◆ Saved data entries ◆
━━━
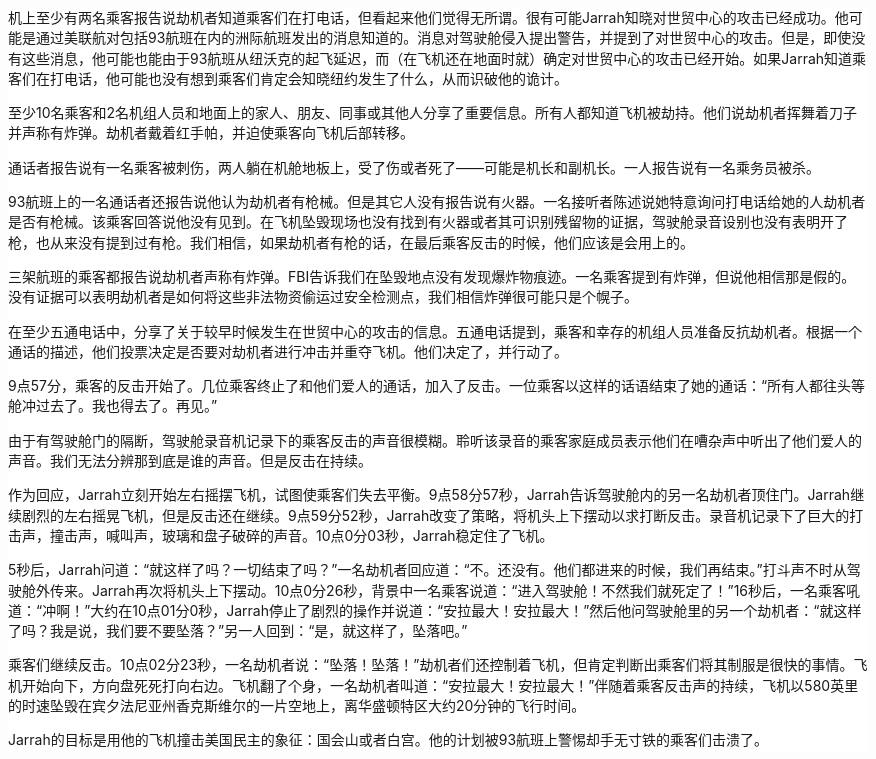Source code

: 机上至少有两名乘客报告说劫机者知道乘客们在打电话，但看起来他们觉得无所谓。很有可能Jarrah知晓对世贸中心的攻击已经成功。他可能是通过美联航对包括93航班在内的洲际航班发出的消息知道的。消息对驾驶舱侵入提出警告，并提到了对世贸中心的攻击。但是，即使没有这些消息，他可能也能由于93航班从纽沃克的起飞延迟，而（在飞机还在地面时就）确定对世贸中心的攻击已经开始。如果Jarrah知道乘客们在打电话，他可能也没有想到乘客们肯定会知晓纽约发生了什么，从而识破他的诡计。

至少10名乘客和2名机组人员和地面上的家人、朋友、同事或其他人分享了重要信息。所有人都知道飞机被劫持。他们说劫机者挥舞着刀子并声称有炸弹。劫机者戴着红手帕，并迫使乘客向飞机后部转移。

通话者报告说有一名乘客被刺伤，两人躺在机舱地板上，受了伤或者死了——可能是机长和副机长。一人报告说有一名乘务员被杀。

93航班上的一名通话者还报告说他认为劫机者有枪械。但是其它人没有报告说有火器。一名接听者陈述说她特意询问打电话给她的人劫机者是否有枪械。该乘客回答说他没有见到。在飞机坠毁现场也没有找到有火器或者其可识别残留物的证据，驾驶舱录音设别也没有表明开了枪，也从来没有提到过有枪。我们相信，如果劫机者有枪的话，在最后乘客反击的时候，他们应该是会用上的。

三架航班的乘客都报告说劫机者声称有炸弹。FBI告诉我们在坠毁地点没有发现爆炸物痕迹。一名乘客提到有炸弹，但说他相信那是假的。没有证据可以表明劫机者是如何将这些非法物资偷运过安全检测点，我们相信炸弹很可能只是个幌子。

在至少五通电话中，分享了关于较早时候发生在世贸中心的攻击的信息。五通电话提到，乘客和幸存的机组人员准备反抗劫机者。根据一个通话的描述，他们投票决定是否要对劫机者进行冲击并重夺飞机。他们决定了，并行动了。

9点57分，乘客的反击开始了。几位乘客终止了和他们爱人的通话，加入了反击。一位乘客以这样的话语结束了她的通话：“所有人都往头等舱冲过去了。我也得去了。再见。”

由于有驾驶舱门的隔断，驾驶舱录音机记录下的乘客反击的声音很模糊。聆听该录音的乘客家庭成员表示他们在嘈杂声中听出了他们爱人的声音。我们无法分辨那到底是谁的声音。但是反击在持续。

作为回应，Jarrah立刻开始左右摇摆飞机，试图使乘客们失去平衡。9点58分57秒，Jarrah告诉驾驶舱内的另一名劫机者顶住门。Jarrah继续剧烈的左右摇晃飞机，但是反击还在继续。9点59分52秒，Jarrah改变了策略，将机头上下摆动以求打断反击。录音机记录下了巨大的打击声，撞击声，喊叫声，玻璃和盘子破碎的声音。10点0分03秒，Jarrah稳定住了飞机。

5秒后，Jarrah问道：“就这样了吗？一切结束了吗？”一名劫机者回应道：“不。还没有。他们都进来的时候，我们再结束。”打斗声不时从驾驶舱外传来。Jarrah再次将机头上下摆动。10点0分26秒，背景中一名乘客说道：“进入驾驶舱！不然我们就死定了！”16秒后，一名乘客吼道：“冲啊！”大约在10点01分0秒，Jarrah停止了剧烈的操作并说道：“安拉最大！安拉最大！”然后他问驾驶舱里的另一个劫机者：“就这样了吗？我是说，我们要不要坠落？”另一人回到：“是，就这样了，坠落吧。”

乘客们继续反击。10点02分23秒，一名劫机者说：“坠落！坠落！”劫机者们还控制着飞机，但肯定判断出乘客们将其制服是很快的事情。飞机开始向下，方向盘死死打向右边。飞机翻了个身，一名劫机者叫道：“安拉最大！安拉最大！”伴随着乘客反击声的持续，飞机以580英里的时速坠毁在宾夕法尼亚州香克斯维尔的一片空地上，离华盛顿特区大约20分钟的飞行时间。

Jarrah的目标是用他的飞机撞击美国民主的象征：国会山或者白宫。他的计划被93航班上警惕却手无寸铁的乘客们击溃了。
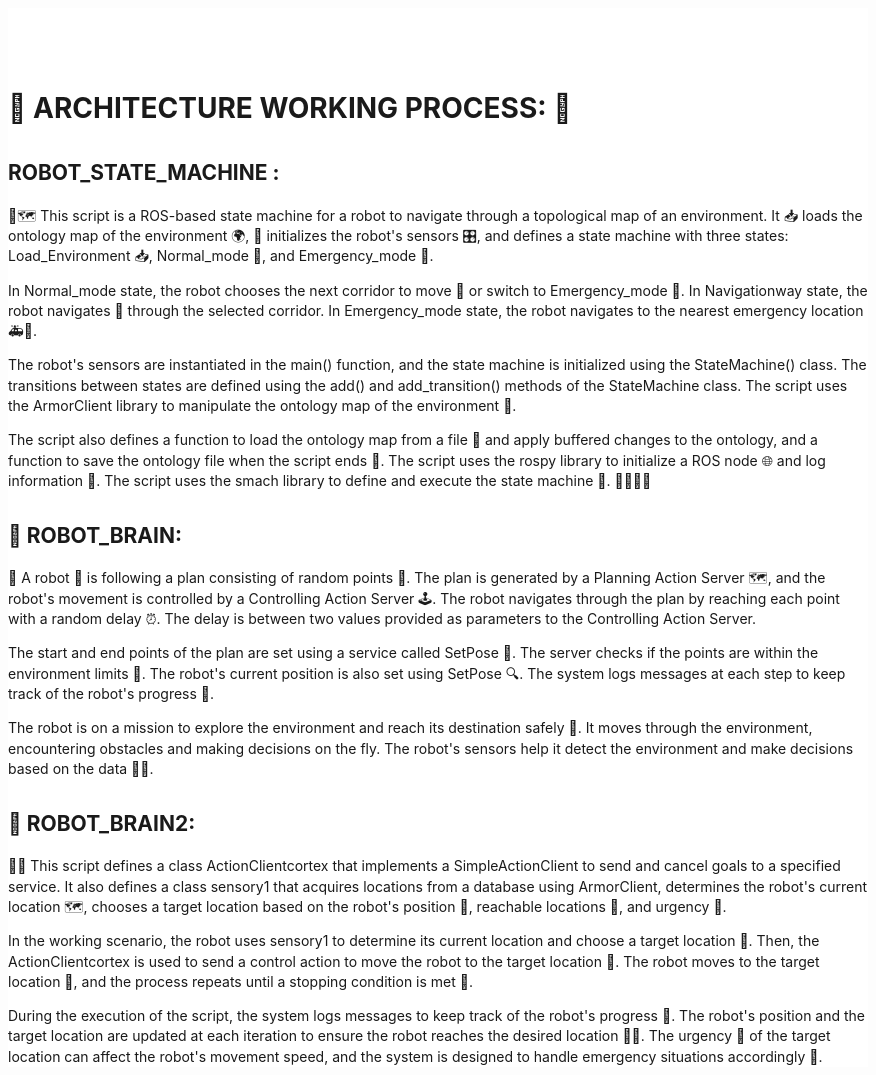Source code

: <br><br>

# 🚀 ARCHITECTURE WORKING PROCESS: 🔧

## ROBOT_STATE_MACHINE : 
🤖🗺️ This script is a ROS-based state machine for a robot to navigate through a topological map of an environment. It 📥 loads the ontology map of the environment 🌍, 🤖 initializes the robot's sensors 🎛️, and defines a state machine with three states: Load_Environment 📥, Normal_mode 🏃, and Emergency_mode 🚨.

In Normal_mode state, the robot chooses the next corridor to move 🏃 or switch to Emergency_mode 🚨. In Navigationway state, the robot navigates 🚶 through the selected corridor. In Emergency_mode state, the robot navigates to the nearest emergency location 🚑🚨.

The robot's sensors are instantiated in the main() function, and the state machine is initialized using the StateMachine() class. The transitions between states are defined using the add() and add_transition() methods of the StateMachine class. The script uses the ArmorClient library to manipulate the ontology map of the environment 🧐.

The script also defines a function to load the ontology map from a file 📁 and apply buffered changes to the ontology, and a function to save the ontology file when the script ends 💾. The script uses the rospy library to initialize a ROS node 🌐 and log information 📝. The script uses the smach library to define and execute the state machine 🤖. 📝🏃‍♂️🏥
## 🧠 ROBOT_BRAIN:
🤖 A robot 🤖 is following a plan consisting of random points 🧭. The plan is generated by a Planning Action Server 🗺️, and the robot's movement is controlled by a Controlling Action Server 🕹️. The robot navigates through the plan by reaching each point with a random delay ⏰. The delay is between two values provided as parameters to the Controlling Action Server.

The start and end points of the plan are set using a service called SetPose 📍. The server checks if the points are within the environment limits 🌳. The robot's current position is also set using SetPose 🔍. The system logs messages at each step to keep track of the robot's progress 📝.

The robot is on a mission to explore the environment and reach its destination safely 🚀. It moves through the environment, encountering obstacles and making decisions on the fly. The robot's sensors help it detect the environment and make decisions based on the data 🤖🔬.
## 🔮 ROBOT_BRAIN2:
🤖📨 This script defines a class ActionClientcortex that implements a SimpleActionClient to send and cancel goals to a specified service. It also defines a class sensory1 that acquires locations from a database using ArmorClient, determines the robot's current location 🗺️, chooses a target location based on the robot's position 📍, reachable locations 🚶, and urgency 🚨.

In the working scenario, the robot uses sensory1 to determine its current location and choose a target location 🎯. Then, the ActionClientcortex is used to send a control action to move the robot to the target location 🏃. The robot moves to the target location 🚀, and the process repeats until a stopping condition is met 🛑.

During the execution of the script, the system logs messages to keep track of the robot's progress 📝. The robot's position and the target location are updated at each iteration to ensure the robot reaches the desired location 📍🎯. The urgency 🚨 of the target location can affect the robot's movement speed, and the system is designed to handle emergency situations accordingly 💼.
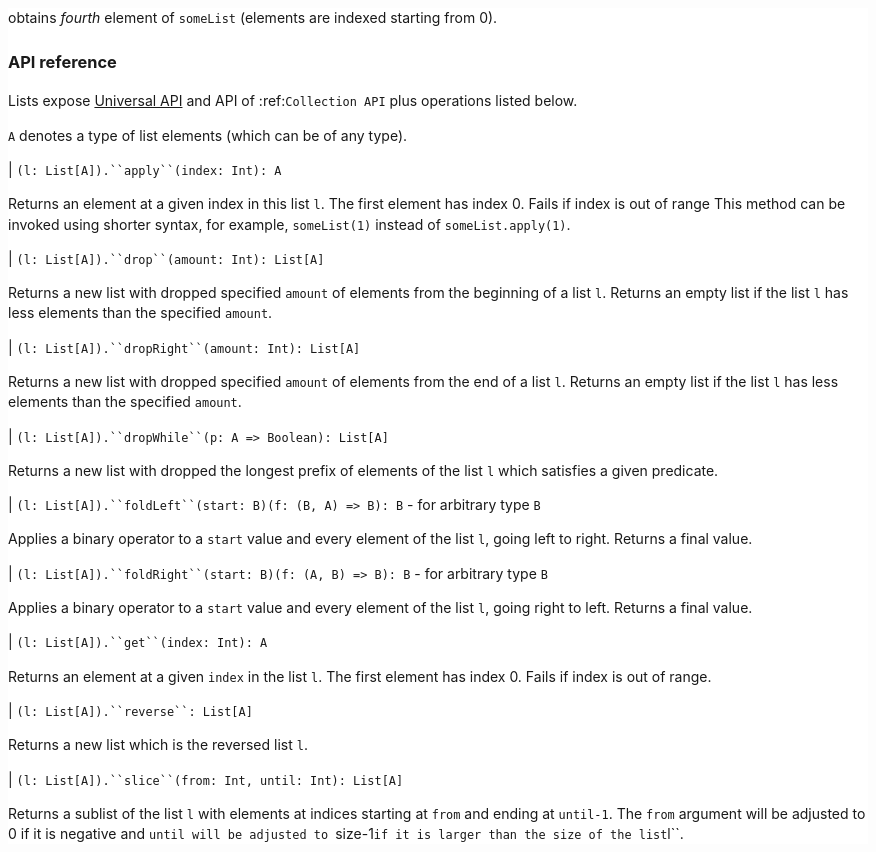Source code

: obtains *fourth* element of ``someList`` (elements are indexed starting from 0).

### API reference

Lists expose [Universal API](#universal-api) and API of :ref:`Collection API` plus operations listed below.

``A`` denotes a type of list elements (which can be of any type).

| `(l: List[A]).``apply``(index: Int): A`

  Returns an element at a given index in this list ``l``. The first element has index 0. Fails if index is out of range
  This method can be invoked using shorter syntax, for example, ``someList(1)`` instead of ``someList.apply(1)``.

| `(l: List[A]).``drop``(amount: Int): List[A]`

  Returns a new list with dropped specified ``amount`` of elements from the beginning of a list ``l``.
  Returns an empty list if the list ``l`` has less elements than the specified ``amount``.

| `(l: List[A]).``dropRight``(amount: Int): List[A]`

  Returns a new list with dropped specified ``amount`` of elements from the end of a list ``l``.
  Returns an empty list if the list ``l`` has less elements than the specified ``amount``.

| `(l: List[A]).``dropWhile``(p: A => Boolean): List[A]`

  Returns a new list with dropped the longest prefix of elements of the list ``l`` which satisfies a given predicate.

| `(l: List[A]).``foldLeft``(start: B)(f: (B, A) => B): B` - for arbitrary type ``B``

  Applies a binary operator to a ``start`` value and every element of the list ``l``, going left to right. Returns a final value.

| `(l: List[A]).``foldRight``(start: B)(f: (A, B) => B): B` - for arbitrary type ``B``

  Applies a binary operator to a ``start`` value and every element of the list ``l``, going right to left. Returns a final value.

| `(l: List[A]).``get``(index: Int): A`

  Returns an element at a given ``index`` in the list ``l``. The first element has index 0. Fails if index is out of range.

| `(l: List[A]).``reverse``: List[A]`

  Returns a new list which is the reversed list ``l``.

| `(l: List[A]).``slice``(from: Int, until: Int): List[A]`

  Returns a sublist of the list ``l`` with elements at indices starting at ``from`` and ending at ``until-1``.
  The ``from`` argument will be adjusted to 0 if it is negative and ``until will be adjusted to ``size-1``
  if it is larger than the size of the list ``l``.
━━━
◆ WHAT THE EXERCISE ASKS ◆
Of the lines above, output exactly those from the line bearing "至少10名乘客和2名机组人员" through the line bearing "由于有驾驶舱门的隔断，驾驶舱", inclusive.

◆ SOLUTION TO THIS EXERCISE ◆
至少10名乘客和2名机组人员和地面上的家人、朋友、同事或其他人分享了重要信息。所有人都知道飞机被劫持。他们说劫机者挥舞着刀子并声称有炸弹。劫机者戴着红手帕，并迫使乘客向飞机后部转移。

通话者报告说有一名乘客被刺伤，两人躺在机舱地板上，受了伤或者死了——可能是机长和副机长。一人报告说有一名乘务员被杀。

93航班上的一名通话者还报告说他认为劫机者有枪械。但是其它人没有报告说有火器。一名接听者陈述说她特意询问打电话给她的人劫机者是否有枪械。该乘客回答说他没有见到。在飞机坠毁现场也没有找到有火器或者其可识别残留物的证据，驾驶舱录音设别也没有表明开了枪，也从来没有提到过有枪。我们相信，如果劫机者有枪的话，在最后乘客反击的时候，他们应该是会用上的。

三架航班的乘客都报告说劫机者声称有炸弹。FBI告诉我们在坠毁地点没有发现爆炸物痕迹。一名乘客提到有炸弹，但说他相信那是假的。没有证据可以表明劫机者是如何将这些非法物资偷运过安全检测点，我们相信炸弹很可能只是个幌子。

在至少五通电话中，分享了关于较早时候发生在世贸中心的攻击的信息。五通电话提到，乘客和幸存的机组人员准备反抗劫机者。根据一个通话的描述，他们投票决定是否要对劫机者进行冲击并重夺飞机。他们决定了，并行动了。

9点57分，乘客的反击开始了。几位乘客终止了和他们爱人的通话，加入了反击。一位乘客以这样的话语结束了她的通话：“所有人都往头等舱冲过去了。我也得去了。再见。”

由于有驾驶舱门的隔断，驾驶舱录音机记录下的乘客反击的声音很模糊。聆听该录音的乘客家庭成员表示他们在嘈杂声中听出了他们爱人的声音。我们无法分辨那到底是谁的声音。但是反击在持续。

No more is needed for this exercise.